ABSTRACT
Fake news is predominantly influencing people’s perceptions or knowledge to distort their awareness and decision-making. The growth of social media has prevailed fake news causing it to easily blend with truthful information. This project aims a novel text analytics driven approach for detecting fake news and reduce the spread of misinformation. We collect legitimate and fake news, which is transformed from a document based corpus into a topic and event–based representation. Fake news detection is performed using a two-layered approach, which is comprised of detecting fake topics and fake events.
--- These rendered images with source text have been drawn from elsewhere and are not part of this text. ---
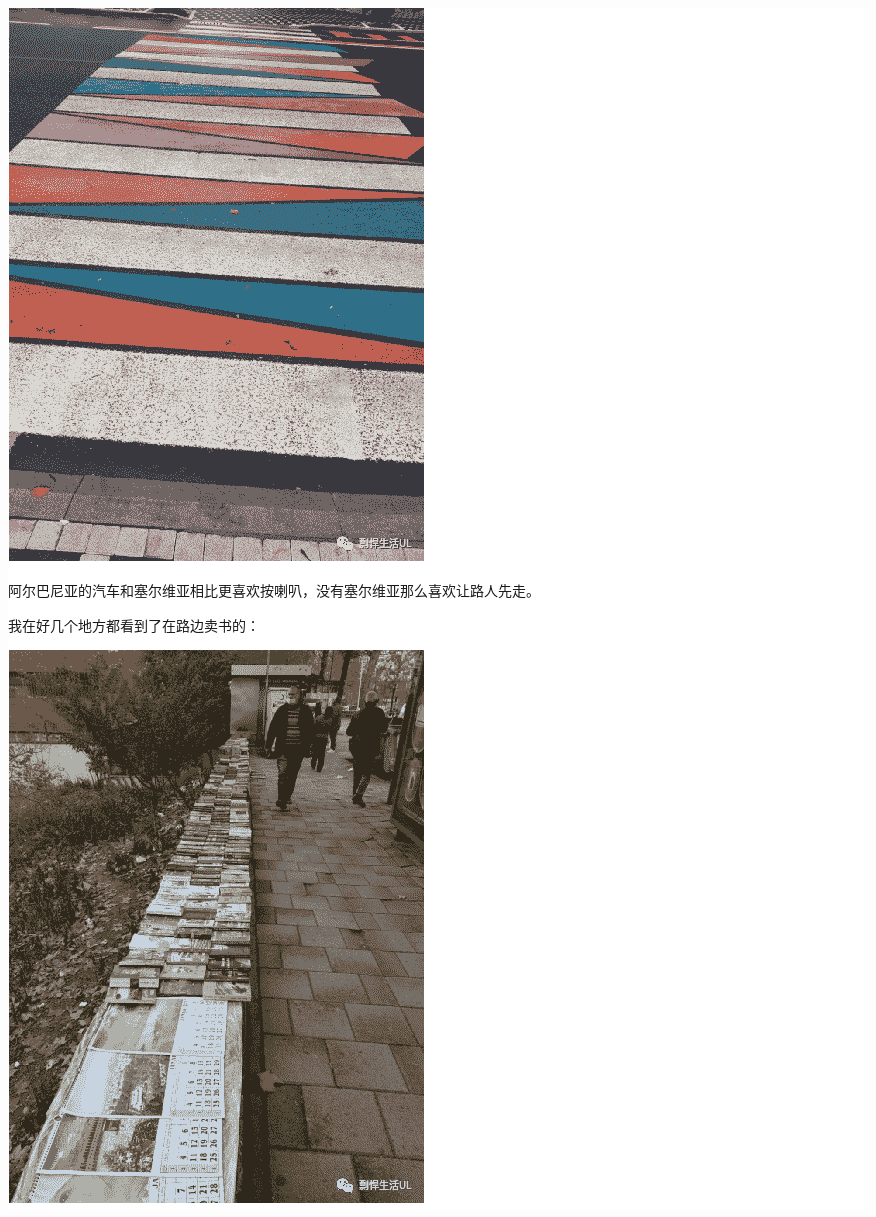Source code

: ![](img/75a796fca274e2aef839e043fa59b83d.png)

 

阿尔巴尼亚的汽车和塞尔维亚相比更喜欢按喇叭，没有塞尔维亚那么喜欢让路人先走。

我在好几个地方都看到了在路边卖书的：

![](img/7915a39a3a193d3c19cde9eea219afdd.png)
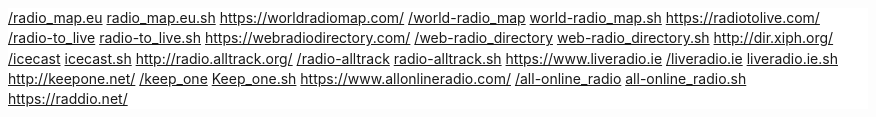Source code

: <td><a href="https://github.com/junguler/m3u-radio-music-playlists/tree/main/radio_map.eu">/radio_map.eu</a></td>
<td><a href="https://github.com/junguler/m3u-radio-music-playlists/blob/main/stuff/radio_map.eu.sh">radio_map.eu.sh</a></td>
</tr>
<tr>
<td><a href="https://worldradiomap.com/">https://worldradiomap.com/</a></td>
<td><a href="https://github.com/junguler/m3u-radio-music-playlists/tree/main/world-radio_map">/world-radio_map</a></td>
<td><a href="https://github.com/junguler/m3u-radio-music-playlists/blob/main/stuff/world-radio_map.sh">world-radio_map.sh</a></td>
</tr>
<tr>
<td><a href="https://radiotolive.com/">https://radiotolive.com/</a></td>
<td><a href="https://github.com/junguler/m3u-radio-music-playlists/tree/main/radio-to_live">/radio-to_live</a></td>
<td><a href="https://github.com/junguler/m3u-radio-music-playlists/blob/main/stuff/radio-to_live.sh">radio-to_live.sh</a></td>
</tr>
<tr>
<td><a href="https://webradiodirectory.com/">https://webradiodirectory.com/</a></td>
<td><a href="https://github.com/junguler/m3u-radio-music-playlists/tree/main/web-radio_directory">/web-radio_directory</a></td>
<td><a href="https://github.com/junguler/m3u-radio-music-playlists/blob/main/stuff/web-radio_directory.sh">web-radio_directory.sh</a></td>
</tr>
<tr>
<td><a href="http://dir.xiph.org/">http://dir.xiph.org/</a></td>
<td><a href="https://github.com/junguler/m3u-radio-music-playlists/tree/main/icecast">/icecast</a></td>
<td><a href="https://github.com/junguler/m3u-radio-music-playlists/blob/main/stuff/icecast.sh">icecast.sh</a></td>
</tr>
<tr>
<td><a href="http://radio.alltrack.org/">http://radio.alltrack.org/</a></td>
<td><a href="https://github.com/junguler/m3u-radio-music-playlists/tree/main/radio-alltrack">/radio-alltrack</a></td>
<td><a href="https://github.com/junguler/m3u-radio-music-playlists/blob/main/stuff/radio-alltrack.sh">radio-alltrack.sh</a></td>
</tr>
<tr>
<td><a href="https://www.liveradio.ie">https://www.liveradio.ie</a></td>
<td><a href="https://github.com/junguler/m3u-radio-music-playlists/tree/main/liveradio.ie">/liveradio.ie</a></td>
<td><a href="https://github.com/junguler/m3u-radio-music-playlists/blob/main/stuff/liveradio.ie.sh">liveradio.ie.sh</a></td>
</tr>
<tr>
<td><a href="http://keepone.net/">http://keepone.net/</a></td>
<td><a href="https://github.com/junguler/m3u-radio-music-playlists/tree/main/keep_one">/keep_one</a></td>
<td><a href="https://github.com/junguler/m3u-radio-music-playlists/blob/main/stuff/Keep_one.sh">Keep_one.sh</a></td>
</tr>
<tr>
<td><a href="https://www.allonlineradio.com/">https://www.allonlineradio.com/</a></td>
<td><a href="https://github.com/junguler/m3u-radio-music-playlists/tree/main/all-online_radio">/all-online_radio</a></td>
<td><a href="https://github.com/junguler/m3u-radio-music-playlists/blob/main/stuff/all-online_radio.sh">all-online_radio.sh</a></td>
</tr>
<tr>
<td><a href="https://raddio.net/">https://raddio.net/</a></td>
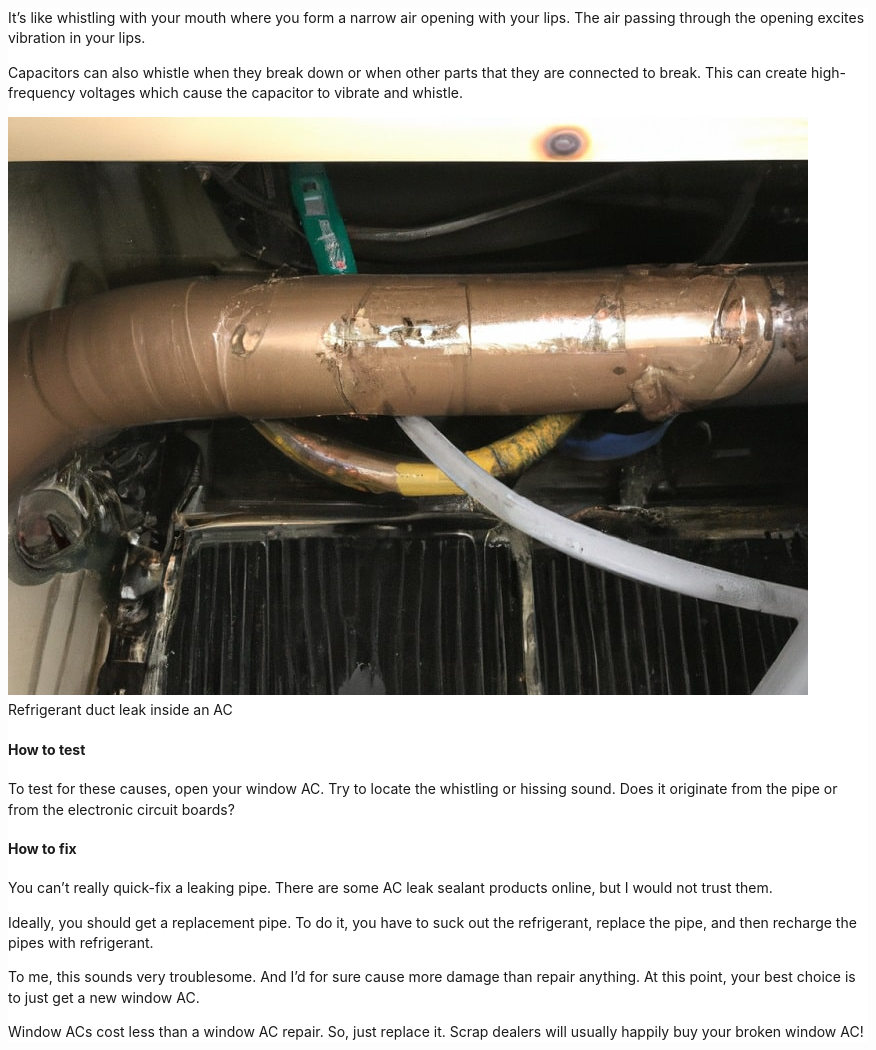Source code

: It’s like whistling with your mouth where you form a narrow air opening with your lips. The air passing through the opening excites vibration in your lips.

Capacitors can also whistle when they break down or when other parts that they are connected to break. This can create high-frequency voltages which cause the capacitor to vibrate and whistle.

![refrigerant duct leak inside an AC](/wp-content/uploads/2023/01/refrigerant-duct-leak-inside-an-AC.jpg)Refrigerant duct leak inside an AC

#### How to test

To test for these causes, open your window AC. Try to locate the whistling or hissing sound. Does it originate from the pipe or from the electronic circuit boards?

#### How to fix

You can’t really quick-fix a leaking pipe. There are some AC leak sealant products online, but I would not trust them.

Ideally, you should get a replacement pipe. To do it, you have to suck out the refrigerant, replace the pipe, and then recharge the pipes with refrigerant.

To me, this sounds very troublesome. And I’d for sure cause more damage than repair anything. At this point, your best choice is to just get a new window AC.

Window ACs cost less than a window AC repair. So, just replace it. Scrap dealers will usually happily buy your broken window AC!
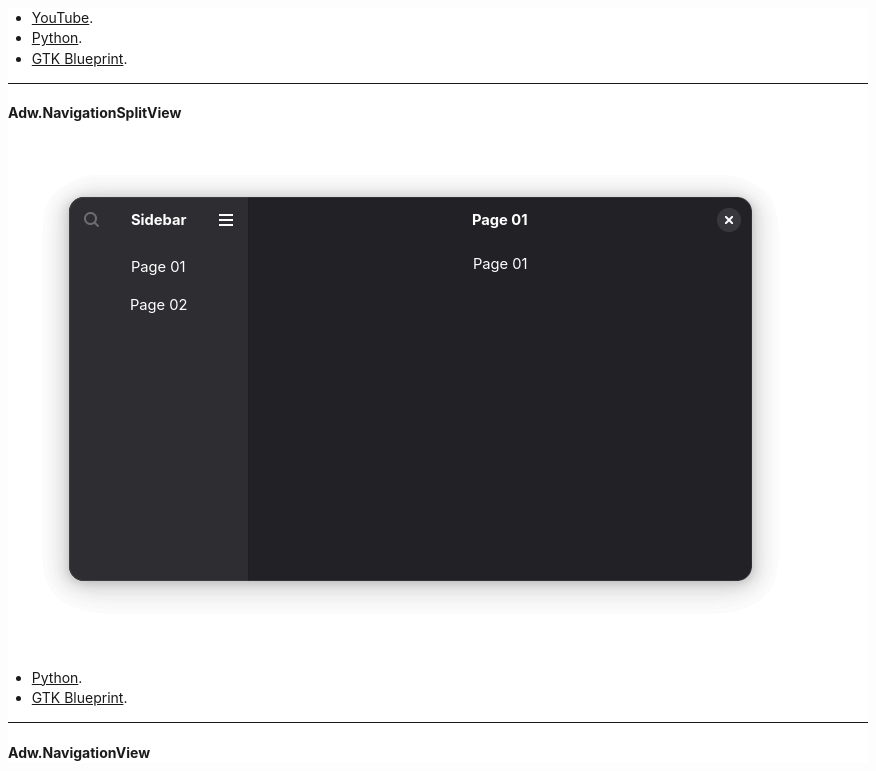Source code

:- [YouTube](https://youtu.be/vaahn-hVICk).
- [Python](./src/libadwaita-widgets/multi-layout-view/MainWindow.py).
- [GTK Blueprint](./src/libadwaita-widgets/multi-layout-view/ui).

---

#### Adw.NavigationSplitView

![Adw.NavigationSplitView](./docs/images/libadwaita-widgets/navigation-split-view.png "Adw.NavigationSplitView")

- [Python](./src/libadwaita-widgets/navigation-split-view/MainWindow.py).
- [GTK Blueprint](./src/libadwaita-widgets/navigation-split-view/ui).

---

#### Adw.NavigationView
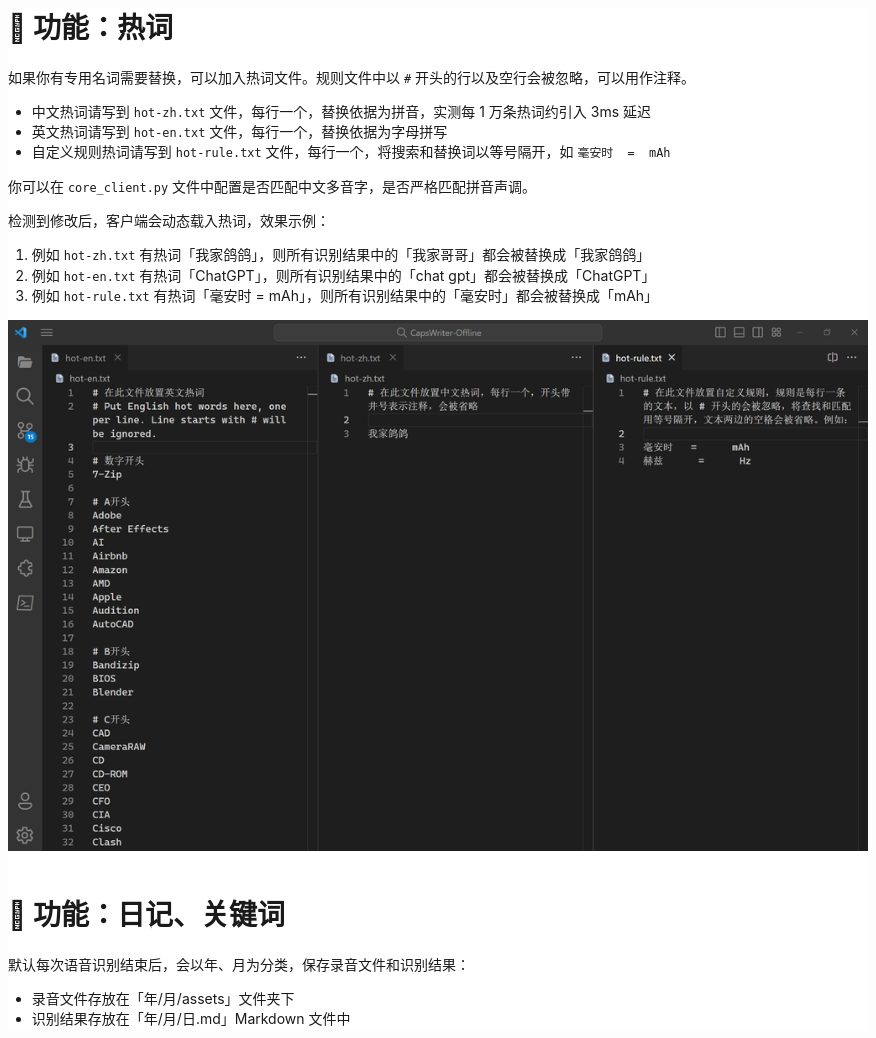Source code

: # 🔧 功能：热词

如果你有专用名词需要替换，可以加入热词文件。规则文件中以 `#` 开头的行以及空行会被忽略，可以用作注释。

- 中文热词请写到 `hot-zh.txt` 文件，每行一个，替换依据为拼音，实测每 1 万条热词约引入 3ms 延迟
- 英文热词请写到 `hot-en.txt` 文件，每行一个，替换依据为字母拼写
- 自定义规则热词请写到 `hot-rule.txt` 文件，每行一个，将搜索和替换词以等号隔开，如 `毫安时  =  mAh`

你可以在 `core_client.py` 文件中配置是否匹配中文多音字，是否严格匹配拼音声调。

检测到修改后，客户端会动态载入热词，效果示例：

1. 例如 `hot-zh.txt` 有热词「我家鸽鸽」，则所有识别结果中的「我家哥哥」都会被替换成「我家鸽鸽」
2. 例如 `hot-en.txt` 有热词「ChatGPT」，则所有识别结果中的「chat gpt」都会被替换成「ChatGPT」
3. 例如 `hot-rule.txt` 有热词「毫安时 = mAh」，则所有识别结果中的「毫安时」都会被替换成「mAh」

![image-20230531221314983](assets/image-20230531221314983.png)

# 🔧 功能：日记、关键词

默认每次语音识别结束后，会以年、月为分类，保存录音文件和识别结果：

- 录音文件存放在「年/月/assets」文件夹下
- 识别结果存放在「年/月/日.md」Markdown 文件中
By timely detection of misinformation we can control wide dissemination of false or inaccurate content.
Fake news are made by creating non-existent news or adjusting true blue news. The validity of fake news are boosted by mirroring well known authors’ composing styles or communicating suppositions with a tone as often as possible utilised in genuine news. Exceptionally as of late, an expanding number of fake news discovery strategies have been created. All existing location plans may be gathered into two unmistakable classes, to be specific, etymological based strategies and arrange based strategies. Network based approaches for fake news discovery apply arrange properties as a supporting component for different phonetic based approaches. Commonly utilised arrange properties incorporate, but not constrained to site data, authors/subscribers data, time stamps.

PROPOSED SYSTEM
The implementation of the proposed approach for identifying fake news is carried out in two particular stages to find tricky news. To begin with, reliable news are categorised into clusters agreeing to points. Each cluster is centred around common news subjects. Moment, we distinguish fake news by confirming occasions extricated from the news in a particular cluster.
This approach treats news as a fake one in case it may be a news exception (i.e., not classified in any subject cluster) or the likeness between the news occasions and those of the cluster is underneath indicated edge. A expansive number of confirmed news articles classified into news clusters based on subjects and put away in a news database that intermittently gets news upgrades by amassing most recent news stories from genuine news sources such as CNN and Fox News that have been confirmed as authentic by the investigate community. On the off chance that an approaching news to be identified cannot be classified into any existing news cluster, it is checked as a candidate fake news. Something else, the approaching news is put into the comparing cluster for encourage examination. The validity of the approaching news is measured by comparing the occasions extricated from the news with those within the news cluster. When the news article’s validity is underneath a indicated edge, the news are classified as fake.